**Tareas por realizar**.
1. Reescribe el pasaje del texto sobre los aranceles de Ecuador desde "Porque si bien" hasta "difíciles de revertir.", reemplazando "diplomacia" por "negociación".
2. Responde según el texto sobre los aranceles de Ecuador:
(a) ¿Hasta qué porcentaje escalaron los aranceles impuestos por Ecuador?
(b) ¿En cuánto se ha reducido el tránsito de mercancías?
(c) ¿Desde qué fecha empezó Ecuador la guerra comercial?
3. Enumera todos los oficios que, según el texto sobre los aranceles de Ecuador, dependen del flujo constante de mercancías en Ipiales.

**Texto del documento**.
========

La situación que hoy enfrenta Colombia por la imposición de aranceles por parte de Ecuador, que empezaron en 30 % y escalaron hasta el 50 %, es muy delicada y tiene consecuencias profundas para la economía, especialmente en la frontera.

Nariño, y en particular la zona de Ipiales, no es un territorio que viva de grandes industrias exportadoras. Su fortaleza ha sido, históricamente, su papel como plataforma logística, como punto de conexión entre economías. Allí, cientos de familias dependen del flujo constante de mercancías: transportadores, estibadores, operadores logísticos, comerciantes. Cuando ese flujo se detiene, como está ocurriendo ahora, la economía entera entra en estado de parálisis.

Lo más preocupante es que esta situación no parece estar ocupando el lugar que merece en la agenda nacional. Mientras en la frontera se multiplican las protestas y el desespero de quienes han perdido su sustento diario, por la reducción en más del 90 % del tránsito de mercancías, la respuesta institucional luce insuficiente frente a la magnitud del problema.

Porque si bien Colombia no encendió esta chispa (la guerra comercial la empezó Ecuador desde el 1 de febrero), sí tiene la responsabilidad de evitar que el incendio se propague. Y eso solo es posible a través de una diplomacia activa, estratégica y urgente. La historia económica reciente de ambos países demuestra que la integración comercial ha sido beneficiosa para los dos lados de la frontera, con un comercio que supera los US$3000 millones. Romper ese equilibrio genera efectos que pueden ser difíciles de revertir.

========

**Contenido de datos**.
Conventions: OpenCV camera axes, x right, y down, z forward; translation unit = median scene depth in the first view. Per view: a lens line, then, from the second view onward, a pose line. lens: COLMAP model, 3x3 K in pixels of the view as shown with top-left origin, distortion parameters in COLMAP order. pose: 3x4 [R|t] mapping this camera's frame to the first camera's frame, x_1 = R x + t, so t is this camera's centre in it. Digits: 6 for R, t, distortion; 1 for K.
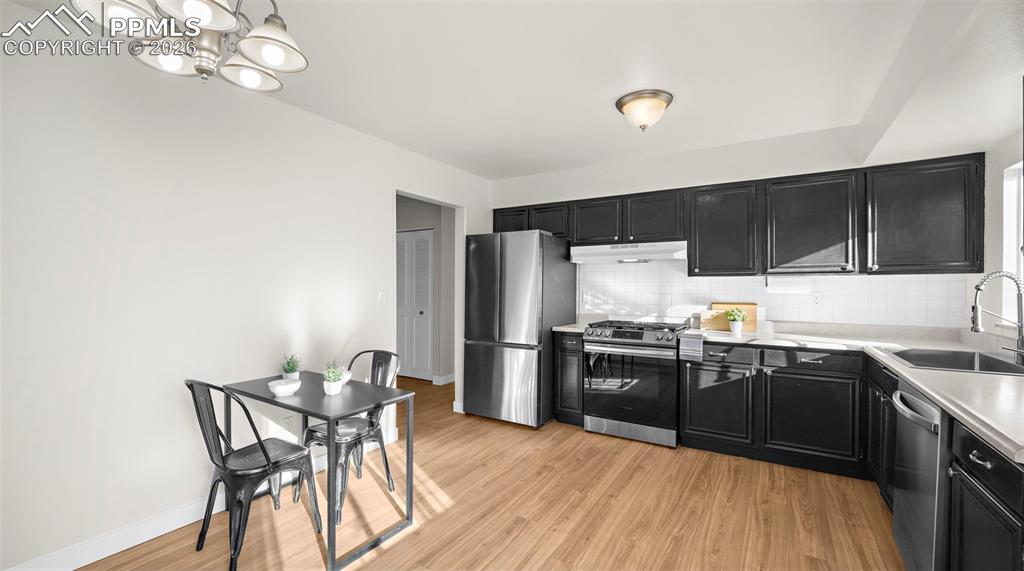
lens RADIAL K [[430.0, 0, 502.4], [0, 430.0, 287.6], [0, 0, 1]] dist [-0.003049, -0.000587]
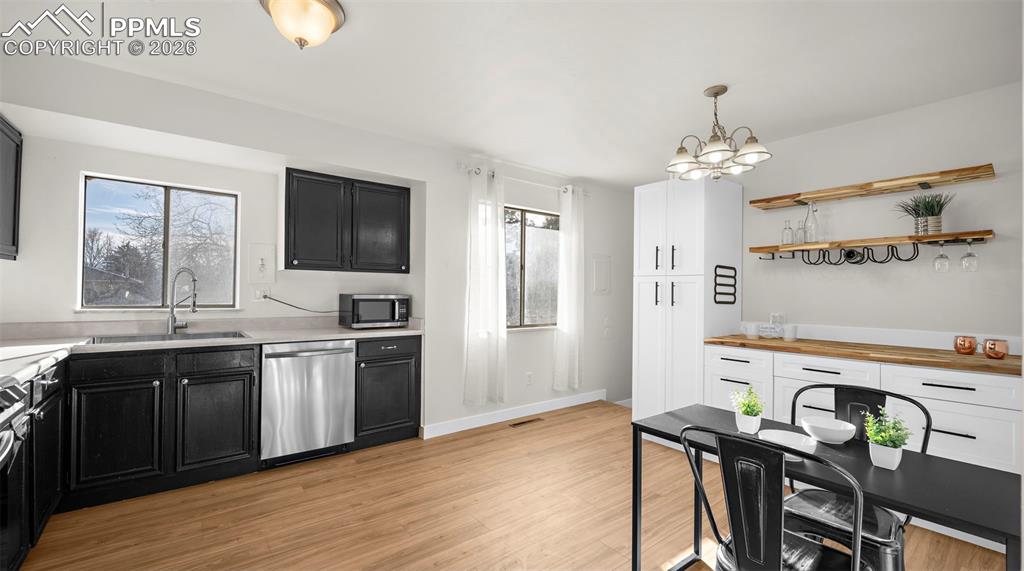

========

**Respuestas por tarea**.
1.
Porque si bien Colombia no encendió esta chispa (la guerra comercial la empezó Ecuador desde el 1 de febrero), sí tiene la responsabilidad de evitar que el incendio se propague. Y eso solo es posible a través de una negociación activa, estratégica y urgente. La historia económica reciente de ambos países demuestra que la integración comercial ha sido beneficiosa para los dos lados de la frontera, con un comercio que supera los US$3000 millones. Romper ese equilibrio genera efectos que pueden ser difíciles de revertir.

2.
(a) Hasta el 50 %.
(b) En más del 90 %.
(c) Desde el 1 de febrero.

3. Transportadores, estibadores, operadores logísticos y comerciantes.